Affolter Jonathan T, McKee Sinéad P, Helmy Ahmed, Jones C Richard, Newby David E, Webb David J
Department of Medical Sciences, University of Edinburgh, Western General Hospital, United Kingdom.
Clin Pharmacol Ther. 2003 Jul;74(1):9-16. doi: 10.1016/S0009-9236(03)00065-1.
Diverse vascular effects have been ascribed to vasopressin, including the potential to cause vasodilation, vasoconstriction, and nitric oxide release. The objective of this study was to establish the pharmacodynamics, reproducibility, and nitric oxide dependence of the vasomotor actions of vasopressin in the forearm resistance vessels.
Blood flow in both forearms of 12 healthy men was measured with venous occlusion plethysmography. Continuous and discontinuous doses of 1 to 300 pmol/min vasopressin were administered by the intrabrachial route. For assessment of the contribution of nitric oxide, vasopressin was coadministered with a "nitric oxide clamp," a balanced coinfusion of 4 micromol/min L-N(G)-monomethylarginine (a nitric oxide synthase inhibitor) and 0.3 to 0.8 nmol/min sodium nitroprusside (an exogenous nitric oxide donor) to block endogenous nitric oxide production and restore normal basal blood flow, respectively.

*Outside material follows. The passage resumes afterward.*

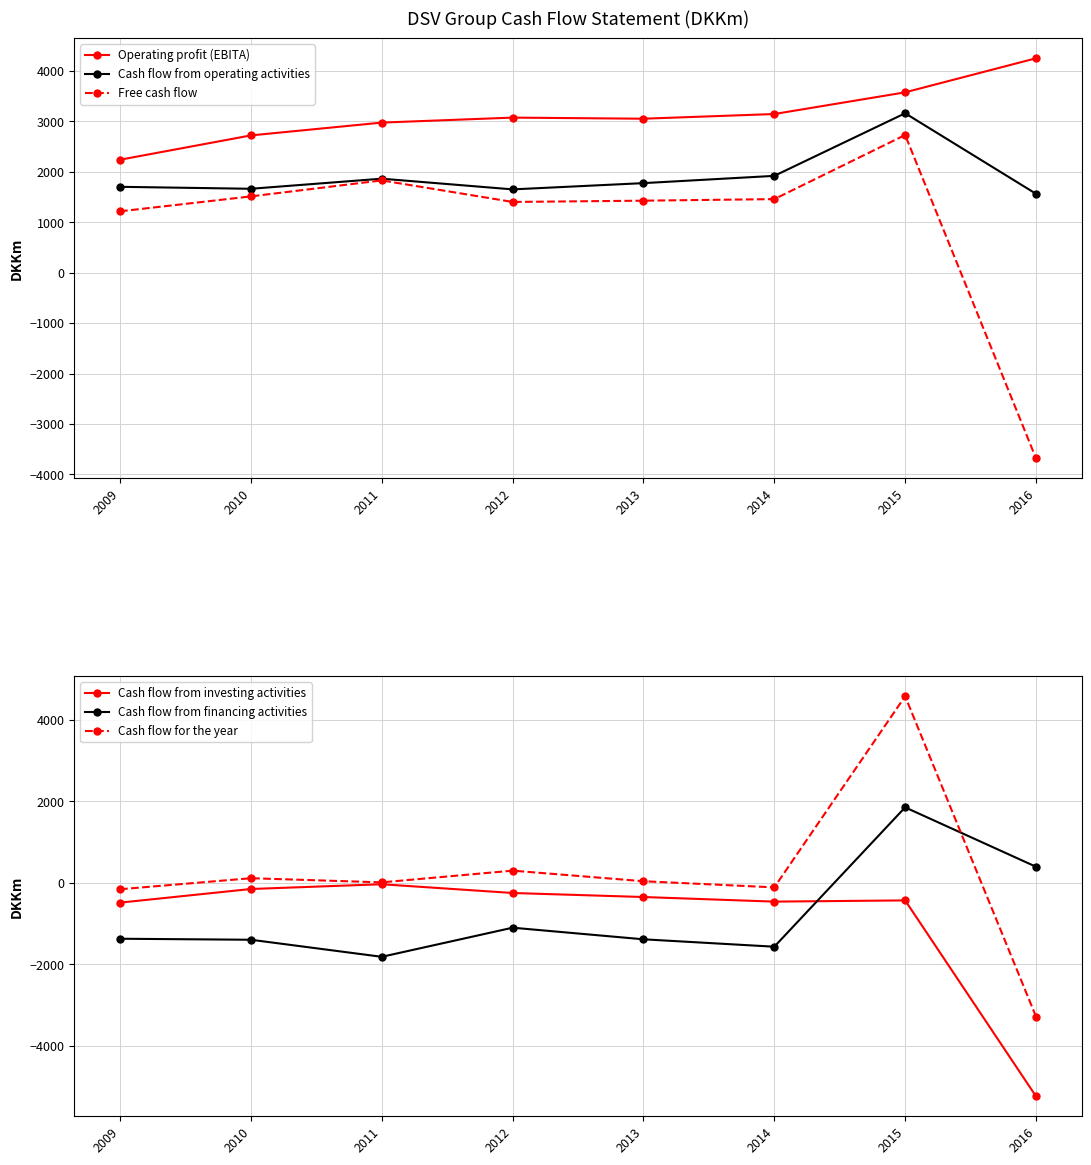

What is the difference between the second highest and minimum values in the Cash flow from investing activities series?

5093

Vasopressin produced a dose-dependent biphasic change in blood flow with a maximum reduction in percentage change in blood flow ratio of infused and control arms of 22% +/- 5% at 3 pmol/min (P <.01) and an increase of 80% +/- 30% at 300 pmol/min (P <.01). There were no significant differences in repeated responses obtained either within or between days. Repeated discontinuous dosing did not change the magnitude of the maximum vasoconstriction or vasodilation, but prolonged continuous infusion produced maximal vasodilation at 12 minutes that subsequently resulted in substantial tachyphylaxis (P =.04). Although there was no augmentation of vasoconstriction, the nitric oxide clamp abolished vasopressin-induced vasodilation (P <.05).

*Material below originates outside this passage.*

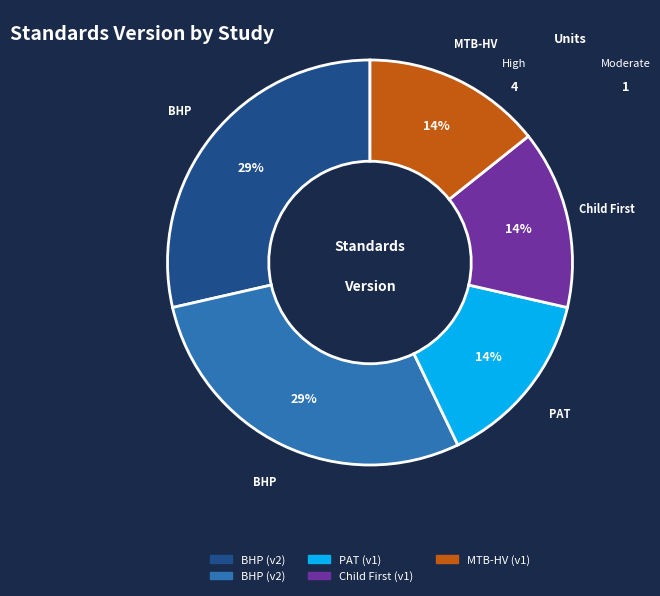

Is there any slice that represents more than half of the pie?

No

Intra-arterial vasopressin causes a reproducible dose-dependent biphasic change in forearm blood flow. Vasomotor responses are time-dependent with a modest delay to peak vasodilation and tachyphylaxis with prolonged sustained infusion. Nitric oxide release is a major contributor to vasopressin-induced vasodilation but does not directly oppose low-dose vasopressin-induced vasoconstriction.
血管加压素具有多种血管效应,包括引起血管舒张、血管收缩以及释放一氧化氮的潜力。本研究的目的是确定血管加压素在前臂阻力血管中的血管舒缩作用的药效学、可重复性及对一氧化氮的依赖性。
采用静脉阻断体积描记法测量12名健康男性双侧前臂的血流量。通过肱内途径给予1至300 pmol/min的血管加压素连续和间断剂量。为评估一氧化氮的作用,血管加压素与“一氧化氮钳夹”联合使用,即4 μmol/min的L-N(G)-单甲基精氨酸(一种一氧化氮合酶抑制剂)和0.3至0.8 nmol/min的硝普钠(一种外源性一氧化氮供体)平衡共输注,分别阻断内源性一氧化氮生成并恢复正常基础血流量。
血管加压素引起血流量呈剂量依赖性双相变化,在3 pmol/min时,输注臂与对照臂血流量比值变化百分比最大降低22%±5%(P<.01),在300 pmol/min时增加80%±30%(P<.01)。在同一天内或不同天之间获得的重复反应无显著差异。重复间断给药未改变最大血管收缩或舒张的幅度,但持续输注12分钟时产生最大血管舒张,随后出现明显快速耐受(P =.04)。尽管血管收缩未增强,但一氧化氮钳夹消除了血管加压素诱导的血管舒张(P<.05)。
动脉内注射血管加压素可引起前臂血流量可重复的剂量依赖性双相变化。血管舒缩反应具有时间依赖性,达到最大血管舒张有适度延迟,持续输注时间延长会出现快速耐受。一氧化氮释放是血管加压素诱导血管舒张的主要因素,但不直接对抗低剂量血管加压素诱导的血管收缩。